_Excerpted records_.

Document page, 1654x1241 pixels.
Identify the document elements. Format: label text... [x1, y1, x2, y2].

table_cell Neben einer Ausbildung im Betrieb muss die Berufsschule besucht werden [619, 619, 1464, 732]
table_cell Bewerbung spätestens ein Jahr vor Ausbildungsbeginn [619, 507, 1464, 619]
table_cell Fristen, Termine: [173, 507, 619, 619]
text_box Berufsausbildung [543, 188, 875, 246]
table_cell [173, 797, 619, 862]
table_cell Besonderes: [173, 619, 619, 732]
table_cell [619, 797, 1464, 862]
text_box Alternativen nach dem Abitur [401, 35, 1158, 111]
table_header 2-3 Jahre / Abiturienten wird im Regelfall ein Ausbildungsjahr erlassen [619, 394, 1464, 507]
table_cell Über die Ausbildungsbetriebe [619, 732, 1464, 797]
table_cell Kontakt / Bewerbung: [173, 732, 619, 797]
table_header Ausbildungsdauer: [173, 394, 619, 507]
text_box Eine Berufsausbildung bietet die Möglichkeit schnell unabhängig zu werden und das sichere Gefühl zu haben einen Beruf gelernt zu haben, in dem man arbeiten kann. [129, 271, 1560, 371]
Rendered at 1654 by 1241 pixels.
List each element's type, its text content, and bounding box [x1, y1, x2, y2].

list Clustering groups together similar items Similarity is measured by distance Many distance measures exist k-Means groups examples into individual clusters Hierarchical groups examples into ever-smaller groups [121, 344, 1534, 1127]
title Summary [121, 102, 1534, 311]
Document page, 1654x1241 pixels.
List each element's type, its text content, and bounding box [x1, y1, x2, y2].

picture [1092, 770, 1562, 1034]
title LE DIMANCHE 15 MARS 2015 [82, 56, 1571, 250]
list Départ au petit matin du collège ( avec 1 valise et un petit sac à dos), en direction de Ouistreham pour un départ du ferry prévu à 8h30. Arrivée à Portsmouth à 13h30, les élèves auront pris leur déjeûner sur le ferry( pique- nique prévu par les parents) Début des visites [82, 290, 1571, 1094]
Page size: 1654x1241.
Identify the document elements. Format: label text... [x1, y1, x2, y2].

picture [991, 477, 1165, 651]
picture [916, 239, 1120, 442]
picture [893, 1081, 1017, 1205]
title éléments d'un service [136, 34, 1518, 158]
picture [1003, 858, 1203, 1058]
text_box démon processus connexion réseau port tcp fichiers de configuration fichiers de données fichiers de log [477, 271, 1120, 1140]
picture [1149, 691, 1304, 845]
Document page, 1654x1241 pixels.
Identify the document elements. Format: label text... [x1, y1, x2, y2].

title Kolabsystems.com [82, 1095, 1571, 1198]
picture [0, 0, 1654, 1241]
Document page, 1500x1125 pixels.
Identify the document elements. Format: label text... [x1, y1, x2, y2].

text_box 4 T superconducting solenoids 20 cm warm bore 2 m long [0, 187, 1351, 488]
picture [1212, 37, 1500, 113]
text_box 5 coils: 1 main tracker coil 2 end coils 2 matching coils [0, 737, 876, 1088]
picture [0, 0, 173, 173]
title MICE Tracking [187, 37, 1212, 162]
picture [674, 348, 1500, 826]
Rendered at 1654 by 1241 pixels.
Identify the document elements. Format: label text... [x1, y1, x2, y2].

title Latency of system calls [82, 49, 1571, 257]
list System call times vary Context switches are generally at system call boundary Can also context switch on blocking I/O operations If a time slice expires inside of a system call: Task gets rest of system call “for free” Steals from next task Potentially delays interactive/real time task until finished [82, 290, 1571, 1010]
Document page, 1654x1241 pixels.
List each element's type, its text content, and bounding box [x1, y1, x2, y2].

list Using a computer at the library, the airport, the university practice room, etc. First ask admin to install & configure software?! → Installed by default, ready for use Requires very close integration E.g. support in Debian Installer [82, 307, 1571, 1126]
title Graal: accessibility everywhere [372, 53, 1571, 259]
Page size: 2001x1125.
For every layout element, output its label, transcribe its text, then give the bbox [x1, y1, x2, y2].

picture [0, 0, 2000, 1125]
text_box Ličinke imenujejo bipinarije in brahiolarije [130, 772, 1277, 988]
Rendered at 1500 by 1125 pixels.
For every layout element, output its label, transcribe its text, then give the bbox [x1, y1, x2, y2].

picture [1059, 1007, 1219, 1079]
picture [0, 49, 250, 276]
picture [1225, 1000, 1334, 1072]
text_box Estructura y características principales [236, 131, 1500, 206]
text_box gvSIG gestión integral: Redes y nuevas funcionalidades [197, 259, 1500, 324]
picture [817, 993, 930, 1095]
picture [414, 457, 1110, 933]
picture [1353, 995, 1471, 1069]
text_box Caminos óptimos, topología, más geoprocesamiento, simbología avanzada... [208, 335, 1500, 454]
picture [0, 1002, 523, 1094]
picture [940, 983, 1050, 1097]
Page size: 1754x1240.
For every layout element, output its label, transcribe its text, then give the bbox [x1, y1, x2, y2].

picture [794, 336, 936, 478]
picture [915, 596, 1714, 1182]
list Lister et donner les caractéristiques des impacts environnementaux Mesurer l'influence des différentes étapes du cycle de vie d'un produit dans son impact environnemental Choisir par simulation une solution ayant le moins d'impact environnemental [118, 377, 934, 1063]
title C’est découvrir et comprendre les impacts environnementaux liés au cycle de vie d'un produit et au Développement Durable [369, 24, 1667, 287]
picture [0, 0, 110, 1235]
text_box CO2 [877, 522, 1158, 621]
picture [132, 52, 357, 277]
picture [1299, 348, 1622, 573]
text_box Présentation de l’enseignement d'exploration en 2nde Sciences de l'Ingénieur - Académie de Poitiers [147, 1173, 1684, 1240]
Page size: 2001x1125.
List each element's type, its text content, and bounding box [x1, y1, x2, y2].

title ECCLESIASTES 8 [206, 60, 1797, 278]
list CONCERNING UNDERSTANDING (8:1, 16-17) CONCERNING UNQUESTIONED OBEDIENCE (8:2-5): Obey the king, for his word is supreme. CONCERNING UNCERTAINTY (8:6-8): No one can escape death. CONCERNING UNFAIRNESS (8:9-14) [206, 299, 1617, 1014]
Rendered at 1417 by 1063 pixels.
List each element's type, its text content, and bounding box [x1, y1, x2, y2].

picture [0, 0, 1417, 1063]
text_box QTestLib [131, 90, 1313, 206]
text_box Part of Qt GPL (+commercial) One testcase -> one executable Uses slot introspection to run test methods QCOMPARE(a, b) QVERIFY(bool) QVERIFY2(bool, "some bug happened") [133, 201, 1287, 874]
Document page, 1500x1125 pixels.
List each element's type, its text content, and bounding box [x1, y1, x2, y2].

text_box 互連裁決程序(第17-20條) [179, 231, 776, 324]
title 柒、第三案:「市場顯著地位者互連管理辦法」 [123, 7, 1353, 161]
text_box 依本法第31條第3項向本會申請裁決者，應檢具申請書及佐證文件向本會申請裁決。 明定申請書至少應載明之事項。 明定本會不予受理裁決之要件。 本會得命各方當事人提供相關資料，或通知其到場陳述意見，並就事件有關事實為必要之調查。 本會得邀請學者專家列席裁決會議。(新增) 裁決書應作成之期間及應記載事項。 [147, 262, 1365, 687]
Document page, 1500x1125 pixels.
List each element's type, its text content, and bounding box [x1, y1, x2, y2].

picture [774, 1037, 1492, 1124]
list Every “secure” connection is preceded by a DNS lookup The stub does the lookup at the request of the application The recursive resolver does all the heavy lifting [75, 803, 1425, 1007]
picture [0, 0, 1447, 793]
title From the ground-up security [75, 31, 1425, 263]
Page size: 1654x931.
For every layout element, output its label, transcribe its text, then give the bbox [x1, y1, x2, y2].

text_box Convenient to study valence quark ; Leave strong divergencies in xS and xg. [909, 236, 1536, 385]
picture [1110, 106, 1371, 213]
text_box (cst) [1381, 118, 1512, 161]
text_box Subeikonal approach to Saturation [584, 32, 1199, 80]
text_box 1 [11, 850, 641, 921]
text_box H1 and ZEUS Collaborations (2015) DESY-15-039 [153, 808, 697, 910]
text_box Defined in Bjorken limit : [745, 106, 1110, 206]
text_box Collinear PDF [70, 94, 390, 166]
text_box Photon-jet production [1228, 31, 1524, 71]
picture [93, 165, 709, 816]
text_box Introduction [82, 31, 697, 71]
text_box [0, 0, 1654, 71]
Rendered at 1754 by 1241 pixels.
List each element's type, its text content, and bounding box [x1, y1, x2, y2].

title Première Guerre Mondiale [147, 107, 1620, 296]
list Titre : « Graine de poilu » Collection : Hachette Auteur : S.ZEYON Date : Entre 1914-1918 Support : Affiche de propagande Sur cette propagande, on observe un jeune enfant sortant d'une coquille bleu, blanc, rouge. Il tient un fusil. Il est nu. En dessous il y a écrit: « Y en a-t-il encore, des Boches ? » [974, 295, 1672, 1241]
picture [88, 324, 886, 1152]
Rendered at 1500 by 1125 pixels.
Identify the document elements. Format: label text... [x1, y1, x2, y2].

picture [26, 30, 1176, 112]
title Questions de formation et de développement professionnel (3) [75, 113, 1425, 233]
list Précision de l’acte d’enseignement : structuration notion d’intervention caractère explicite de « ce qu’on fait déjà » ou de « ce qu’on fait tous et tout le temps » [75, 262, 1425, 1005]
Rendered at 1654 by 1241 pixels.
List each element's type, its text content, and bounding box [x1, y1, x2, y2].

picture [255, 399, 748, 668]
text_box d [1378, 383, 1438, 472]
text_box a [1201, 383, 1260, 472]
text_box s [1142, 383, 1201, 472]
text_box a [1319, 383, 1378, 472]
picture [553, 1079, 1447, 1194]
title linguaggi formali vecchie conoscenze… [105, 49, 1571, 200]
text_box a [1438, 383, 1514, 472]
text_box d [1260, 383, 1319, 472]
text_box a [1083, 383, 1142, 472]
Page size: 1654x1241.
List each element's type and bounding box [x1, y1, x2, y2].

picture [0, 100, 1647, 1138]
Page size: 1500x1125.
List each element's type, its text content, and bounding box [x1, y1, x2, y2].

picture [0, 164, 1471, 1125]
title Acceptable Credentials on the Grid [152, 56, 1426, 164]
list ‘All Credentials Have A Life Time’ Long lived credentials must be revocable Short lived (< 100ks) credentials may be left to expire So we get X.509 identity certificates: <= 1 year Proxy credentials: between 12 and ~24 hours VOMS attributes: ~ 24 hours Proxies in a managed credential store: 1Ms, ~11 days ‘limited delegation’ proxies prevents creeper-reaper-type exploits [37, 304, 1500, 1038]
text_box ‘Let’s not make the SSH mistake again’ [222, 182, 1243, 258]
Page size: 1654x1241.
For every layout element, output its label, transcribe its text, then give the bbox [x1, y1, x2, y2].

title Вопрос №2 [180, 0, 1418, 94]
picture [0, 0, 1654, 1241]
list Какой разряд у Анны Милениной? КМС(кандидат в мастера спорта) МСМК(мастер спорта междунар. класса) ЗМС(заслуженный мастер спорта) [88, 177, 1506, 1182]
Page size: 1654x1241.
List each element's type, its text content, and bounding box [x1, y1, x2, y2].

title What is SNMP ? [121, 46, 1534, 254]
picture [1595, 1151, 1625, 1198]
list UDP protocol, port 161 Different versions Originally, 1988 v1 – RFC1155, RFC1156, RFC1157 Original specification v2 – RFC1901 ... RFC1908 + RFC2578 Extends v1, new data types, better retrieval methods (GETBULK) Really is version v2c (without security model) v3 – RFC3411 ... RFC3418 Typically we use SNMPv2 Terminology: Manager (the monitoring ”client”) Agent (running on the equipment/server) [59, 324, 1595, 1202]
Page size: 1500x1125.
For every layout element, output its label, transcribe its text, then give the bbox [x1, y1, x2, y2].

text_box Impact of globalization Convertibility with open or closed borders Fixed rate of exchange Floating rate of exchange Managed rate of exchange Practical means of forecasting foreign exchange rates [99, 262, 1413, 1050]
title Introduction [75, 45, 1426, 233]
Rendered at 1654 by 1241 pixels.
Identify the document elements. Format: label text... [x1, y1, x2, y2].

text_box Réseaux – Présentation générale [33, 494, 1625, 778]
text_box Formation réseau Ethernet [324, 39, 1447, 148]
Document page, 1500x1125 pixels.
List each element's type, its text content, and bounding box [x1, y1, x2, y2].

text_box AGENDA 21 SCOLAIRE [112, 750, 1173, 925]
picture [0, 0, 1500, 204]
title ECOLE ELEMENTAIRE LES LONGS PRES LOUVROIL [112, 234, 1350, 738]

_What is expected_.
Please copy out again the entries in the part that opens with the line containing "Page size: 1654x931." and closes with the line containing "text_box Introduction [82, 31, 697, 71]", both of those lines included.

_Final result_.
Page size: 1654x931.
For every layout element, output its label, transcribe its text, then give the bbox [x1, y1, x2, y2].

text_box Convenient to study valence quark ; Leave strong divergencies in xS and xg. [909, 236, 1536, 385]
picture [1110, 106, 1371, 213]
text_box (cst) [1381, 118, 1512, 161]
text_box Subeikonal approach to Saturation [584, 32, 1199, 80]
text_box 1 [11, 850, 641, 921]
text_box H1 and ZEUS Collaborations (2015) DESY-15-039 [153, 808, 697, 910]
text_box Defined in Bjorken limit : [745, 106, 1110, 206]
text_box Collinear PDF [70, 94, 390, 166]
text_box Photon-jet production [1228, 31, 1524, 71]
picture [93, 165, 709, 816]
text_box Introduction [82, 31, 697, 71]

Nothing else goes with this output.